Мария Ильинична вскочила.
(Доволен произведенным эффектом.) Да-да, трагический исход неизбежен. Отказываясь помочь следствию, вы теряете последний шанс выйти на свободу. И ваша старая, тяжело больная мамочка будет обречена на долгое одиночество… Я видел больных грудной жабой. Во время приступа им необходима срочная помощь, иначе — смерть от удушья…
М а р и я И л ь и н и ч н а. Вы лжете!
С л е д о в а т е л ь. Помилуйте! Эта справка подлинная. Могу устроить встречу. Мария Александровна подтвердит.
М а р и я И л ь и н и ч н а. Вы лжете! У вас никогда не было матери!
С л е д о в а т е л ь (стукнул кулаком по столу). Мария Ульянова! (Схватился за сердце.)
Входят п о л к о в н и к и ж а н д а р м.
Следователь достал таблетку. Глотает.
П о л к о в н и к (следователю). Поздний вечер. Не бережете себя.
С л е д о в а т е л ь. Да… На сегодня достаточно.
П о л к о в н и к (жандарму). Увести.
М а р и я И л ь и н и ч н а уходит в сопровождении жандарма.
Вижу, вы расстроены.
С л е д о в а т е л ь (развел руками). Ни-че-го.
Пауза.
(Заметил, что полковник держит в руке листок.) Ваше донесение?
П о л к о в н и к. Нет. Только что мне принесли очередное прошение Марии Александровны Ульяновой. (Протягивает листок следователю.)
С л е д о в а т е л ь (читает). «Не могу не высказать глубокого убеждения своего, что дети мои были арестованы единственно вследствие предубежденного взгляда на семью нашу».
П о л к о в н и к. Что вы скажете? Кое-кто в Петербурге может подумать, что эта старуха действительно ничего не знает о преступных деяниях своих детей.
С л е д о в а т е л ь (читает). «Убеждение это подтверждается замечанием, сделанным мне в Киевском жандармском управлении, где мне указали на старшего сына, прибавив, что он сильно скомпрометирован. Старший сын мой живет уже более десяти лет отдельно от семьи и несколько лет — за границей, и если он действительно скомпрометирован, то я не думаю, чтобы сестры и брат его должны были отвечать за его поступки».
П о л к о в н и к. Каков стиль письма!
С л е д о в а т е л ь. Да… Остро отточенные фразы…
П о л к о в н и к. А ведь почти семьдесят лет!
С л е д о в а т е л ь. Больная…
П о л к о в н и к. Должна бы слезно молить, а она требует! (После паузы.) Что же делать? Я должен завтра отослать донесение.
С л е д о в а т е л ь. Напишите, что следствие продолжается. Я буду снова и снова вызывать их на допросы, хотя боюсь — ничего не добьемся от Ульяновых.
П о л к о в н и к. Но Петербург торопит с началом процесса.
С л е д о в а т е л ь. При отсутствии улик либо признаний это бессмысленно. Ульяновы обратят процесс против нас. Они юридически грамотны, решительны, непримиримы. Чувствуется влияние брата. Умного. Чрезвычайно образованного.
П о л к о в н и к. Но вы же не встречались с ним?
С л е д о в а т е л ь. Чтобы быть во всеоружии, я прочел его творения. Знаете, что он пишет в своей книге с претенциозным названием «Что делать?»? «Дайте нам организацию революционеров, и мы перевернем Россию».

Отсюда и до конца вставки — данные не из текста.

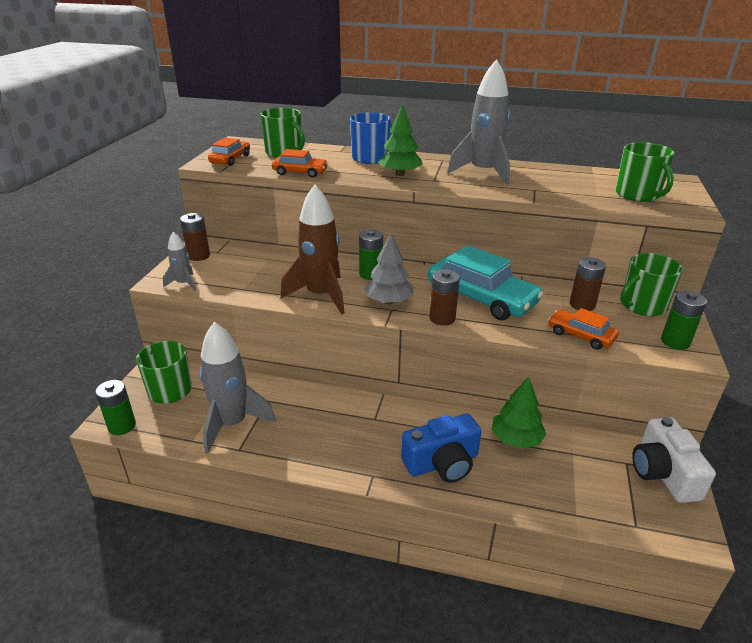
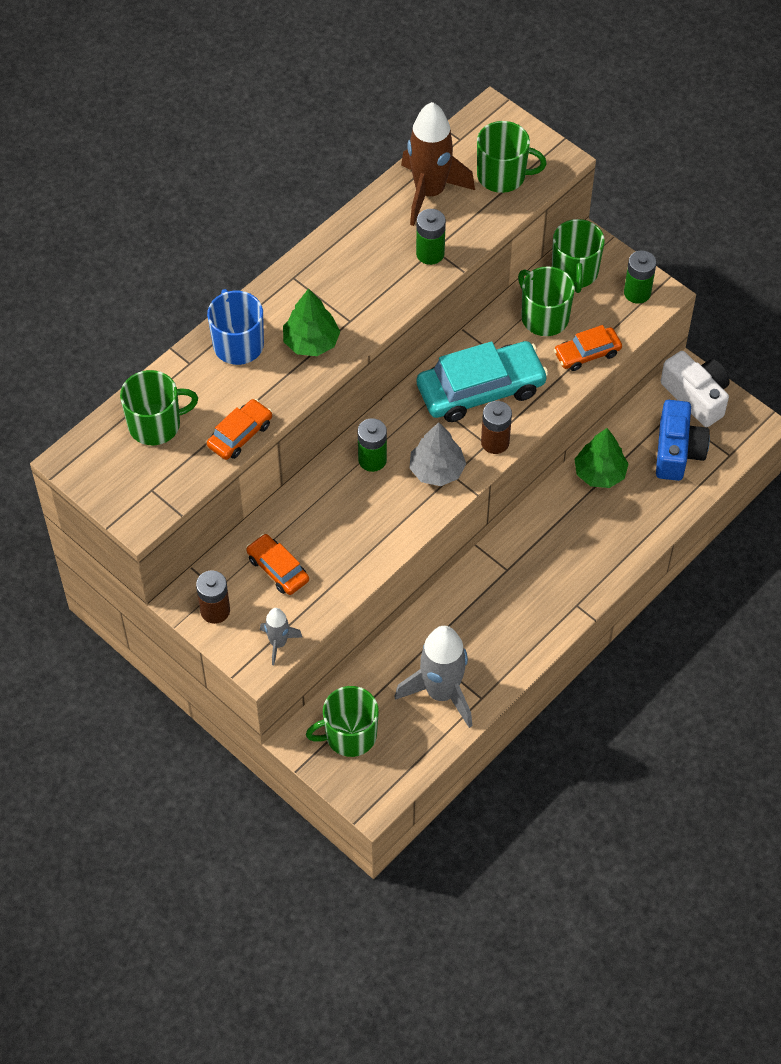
camera: 60 degrees left, 25 degrees up
(122, 426) = (385, 791): green battery -> green battery (430, 253)
(230, 159) = (141, 490): orange car -> orange car (278, 569)
(320, 295) = (388, 524): brown rocket -> brown rocket (429, 192)
(442, 463) = (593, 546): blue camera -> blue camera (677, 451)
(483, 173) = (360, 264): grey rocket -> none
(582, 305) = (544, 317): brown battery -> green mug
(663, 473) = (696, 396): white camera -> white camera turned 150 degrees counterclockwise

П о л к о в н и к. Ишь ты!
С л е д о в а т е л ь. Не смейтесь. Судя по Ульяновым, такая организация уже существует. Люди, для которых преданность своему делу превыше любви к жене, к матери, — готовы на все. А матери, для которых преданность этому же делу превыше страха за своих детей… У меня появилось странное желание: взглянуть на мать Александра и Владимира Ульяновых… Дмитрия, Анны и Марии… Жаль, должность не позволяет пойти к ней. Но я тешу себя надеждой: тяжело больная старуха не перенесет длительной разлуки с детьми, которых я рекомендую держать в камерах до последней возможности. Если же она умрет от тоски, я непременно принесу букетик фиалок.
Квартира Ульяновых.
Из кухни раздается стук в дверь. М а р и я А л е к с а н д р о в н а выходит из спальни и направляется на кухню. Оттуда доносится голос: «Точу ножи, ножницы!» Пятясь, возвращается М а р и я А л е к с а н д р о в н а. За ней следом идет т о ч и л ь щ и к. Плотно прикрывает за собой дверь.